## Problem to work on
Write out again, exactly, the lines below starting at the one with "22 questions right during today’s" and ending at the one with "plans San Antonio tennis center".

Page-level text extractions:
::::
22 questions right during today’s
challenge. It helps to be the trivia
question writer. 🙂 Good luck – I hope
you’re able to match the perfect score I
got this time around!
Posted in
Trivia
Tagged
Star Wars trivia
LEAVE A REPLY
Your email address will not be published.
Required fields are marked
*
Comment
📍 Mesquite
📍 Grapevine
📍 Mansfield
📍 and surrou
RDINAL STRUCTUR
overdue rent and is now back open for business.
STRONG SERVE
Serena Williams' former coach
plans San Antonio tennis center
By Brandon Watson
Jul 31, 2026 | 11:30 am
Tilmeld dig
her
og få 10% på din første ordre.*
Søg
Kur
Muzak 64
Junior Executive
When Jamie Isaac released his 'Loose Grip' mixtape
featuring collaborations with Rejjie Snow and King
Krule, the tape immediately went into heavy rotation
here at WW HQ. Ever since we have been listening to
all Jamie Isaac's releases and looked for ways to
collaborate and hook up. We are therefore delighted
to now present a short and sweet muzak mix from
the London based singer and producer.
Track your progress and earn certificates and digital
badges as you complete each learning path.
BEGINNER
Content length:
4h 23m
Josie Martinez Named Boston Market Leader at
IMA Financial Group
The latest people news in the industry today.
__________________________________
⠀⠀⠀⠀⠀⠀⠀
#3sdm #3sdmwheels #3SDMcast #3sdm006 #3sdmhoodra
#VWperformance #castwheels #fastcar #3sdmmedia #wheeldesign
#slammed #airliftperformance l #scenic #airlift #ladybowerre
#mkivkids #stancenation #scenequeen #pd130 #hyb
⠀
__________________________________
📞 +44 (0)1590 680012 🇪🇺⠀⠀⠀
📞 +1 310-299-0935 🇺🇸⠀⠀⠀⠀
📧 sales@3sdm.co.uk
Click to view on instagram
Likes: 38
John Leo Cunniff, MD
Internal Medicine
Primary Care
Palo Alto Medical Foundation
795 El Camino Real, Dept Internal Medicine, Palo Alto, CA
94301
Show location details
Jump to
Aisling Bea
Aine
::::
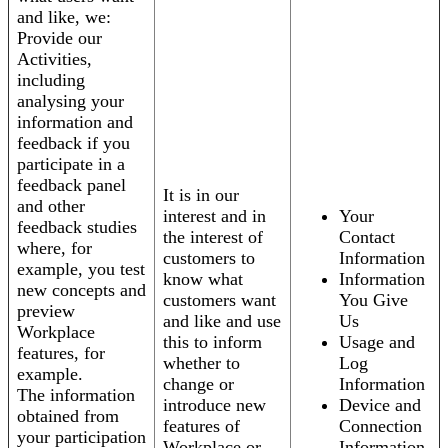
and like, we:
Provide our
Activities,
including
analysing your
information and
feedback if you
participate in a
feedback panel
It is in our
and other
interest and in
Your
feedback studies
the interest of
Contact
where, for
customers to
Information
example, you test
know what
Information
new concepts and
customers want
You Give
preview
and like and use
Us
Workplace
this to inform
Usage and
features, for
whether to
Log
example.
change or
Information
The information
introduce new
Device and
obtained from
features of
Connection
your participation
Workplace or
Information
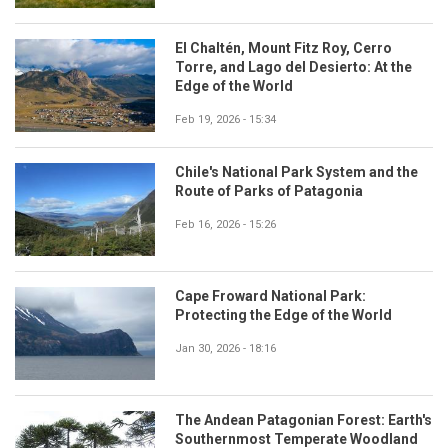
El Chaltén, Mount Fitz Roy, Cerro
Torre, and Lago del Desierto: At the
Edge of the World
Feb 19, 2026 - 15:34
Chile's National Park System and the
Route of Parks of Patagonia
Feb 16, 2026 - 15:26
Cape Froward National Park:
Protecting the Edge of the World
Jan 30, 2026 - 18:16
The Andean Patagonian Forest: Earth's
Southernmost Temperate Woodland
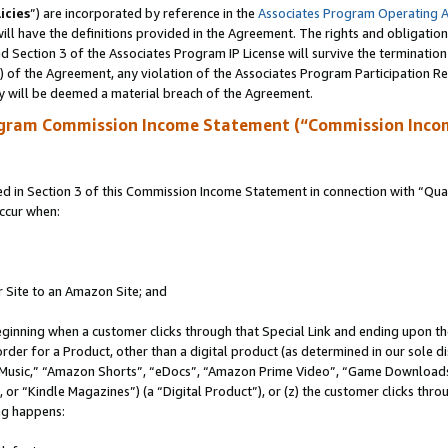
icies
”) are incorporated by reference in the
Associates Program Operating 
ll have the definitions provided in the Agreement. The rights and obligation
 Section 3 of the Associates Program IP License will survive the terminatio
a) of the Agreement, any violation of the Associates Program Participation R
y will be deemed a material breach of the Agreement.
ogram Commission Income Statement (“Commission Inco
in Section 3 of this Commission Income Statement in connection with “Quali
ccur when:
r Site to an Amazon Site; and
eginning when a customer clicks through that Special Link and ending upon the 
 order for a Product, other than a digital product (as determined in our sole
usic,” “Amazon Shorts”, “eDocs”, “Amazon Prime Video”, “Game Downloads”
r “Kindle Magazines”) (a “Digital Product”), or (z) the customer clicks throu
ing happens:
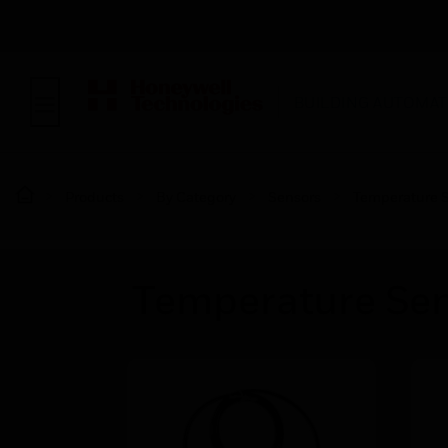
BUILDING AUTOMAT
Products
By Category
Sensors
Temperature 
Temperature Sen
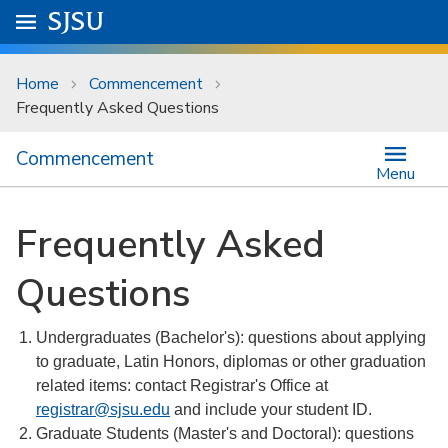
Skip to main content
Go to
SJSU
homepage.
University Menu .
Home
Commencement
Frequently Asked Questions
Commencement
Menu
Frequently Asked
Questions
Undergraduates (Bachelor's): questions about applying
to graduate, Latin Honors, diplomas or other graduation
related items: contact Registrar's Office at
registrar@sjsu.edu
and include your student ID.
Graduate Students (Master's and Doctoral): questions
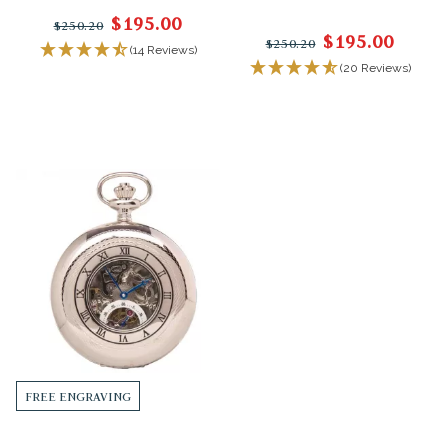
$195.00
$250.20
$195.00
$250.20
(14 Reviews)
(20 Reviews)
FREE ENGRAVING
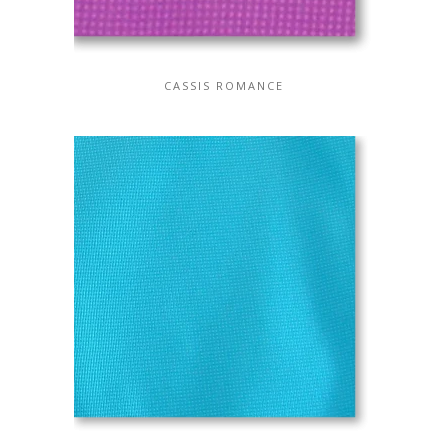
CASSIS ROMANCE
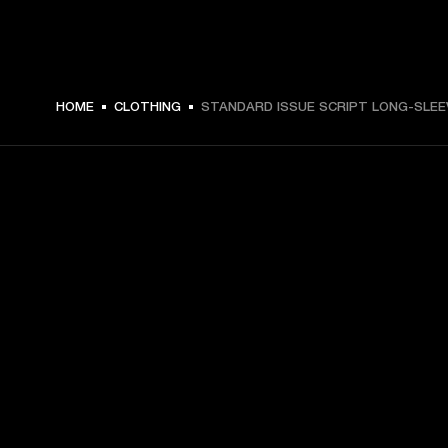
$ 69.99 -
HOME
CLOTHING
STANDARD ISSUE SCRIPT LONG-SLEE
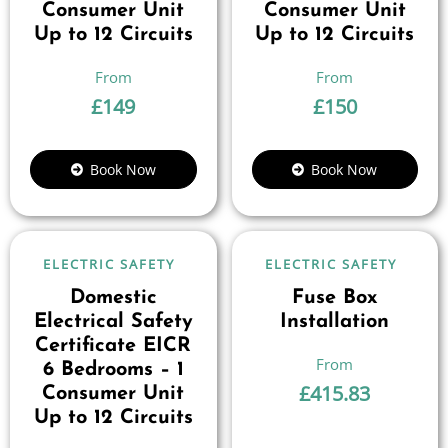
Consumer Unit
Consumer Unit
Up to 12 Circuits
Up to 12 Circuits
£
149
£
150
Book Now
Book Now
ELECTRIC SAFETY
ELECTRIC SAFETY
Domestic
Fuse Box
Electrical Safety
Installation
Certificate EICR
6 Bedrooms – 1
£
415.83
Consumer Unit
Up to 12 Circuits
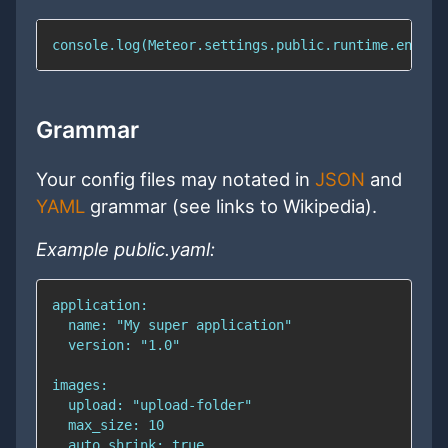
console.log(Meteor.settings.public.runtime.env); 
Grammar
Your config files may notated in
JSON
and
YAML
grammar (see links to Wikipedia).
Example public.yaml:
::::
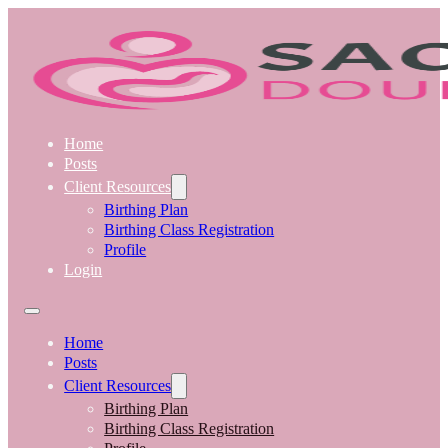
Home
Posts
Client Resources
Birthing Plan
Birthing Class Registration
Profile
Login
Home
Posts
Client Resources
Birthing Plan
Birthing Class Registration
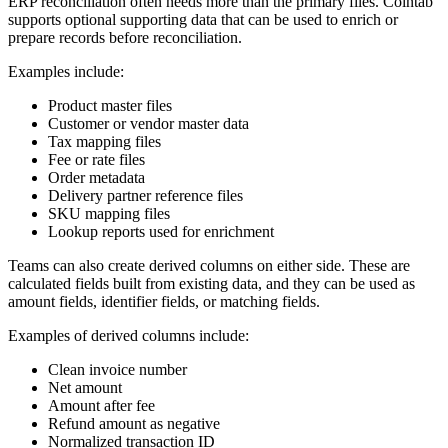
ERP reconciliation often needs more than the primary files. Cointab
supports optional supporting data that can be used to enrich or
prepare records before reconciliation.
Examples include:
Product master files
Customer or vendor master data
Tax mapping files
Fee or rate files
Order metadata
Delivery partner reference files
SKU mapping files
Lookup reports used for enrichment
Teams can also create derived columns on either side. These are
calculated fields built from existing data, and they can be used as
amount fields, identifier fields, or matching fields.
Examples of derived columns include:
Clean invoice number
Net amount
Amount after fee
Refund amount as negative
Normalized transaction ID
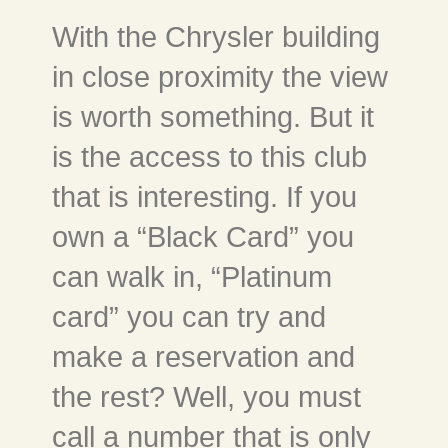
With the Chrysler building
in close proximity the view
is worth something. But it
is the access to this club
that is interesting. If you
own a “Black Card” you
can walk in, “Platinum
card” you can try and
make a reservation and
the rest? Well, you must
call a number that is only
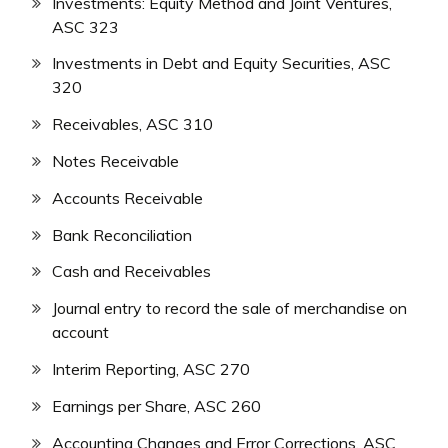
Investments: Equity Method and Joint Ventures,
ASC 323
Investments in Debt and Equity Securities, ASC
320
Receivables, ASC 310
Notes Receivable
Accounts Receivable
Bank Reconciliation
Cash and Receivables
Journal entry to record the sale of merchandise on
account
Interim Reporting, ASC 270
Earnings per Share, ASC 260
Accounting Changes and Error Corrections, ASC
::::
## Result below
22 questions right during today’s
challenge. It helps to be the trivia
question writer. 🙂 Good luck – I hope
you’re able to match the perfect score I
got this time around!
Posted in
Trivia
Tagged
Star Wars trivia
LEAVE A REPLY
Your email address will not be published.
Required fields are marked
*
Comment
📍 Mesquite
📍 Grapevine
📍 Mansfield
📍 and surrou
RDINAL STRUCTUR
overdue rent and is now back open for business.
STRONG SERVE
Serena Williams' former coach
plans San Antonio tennis center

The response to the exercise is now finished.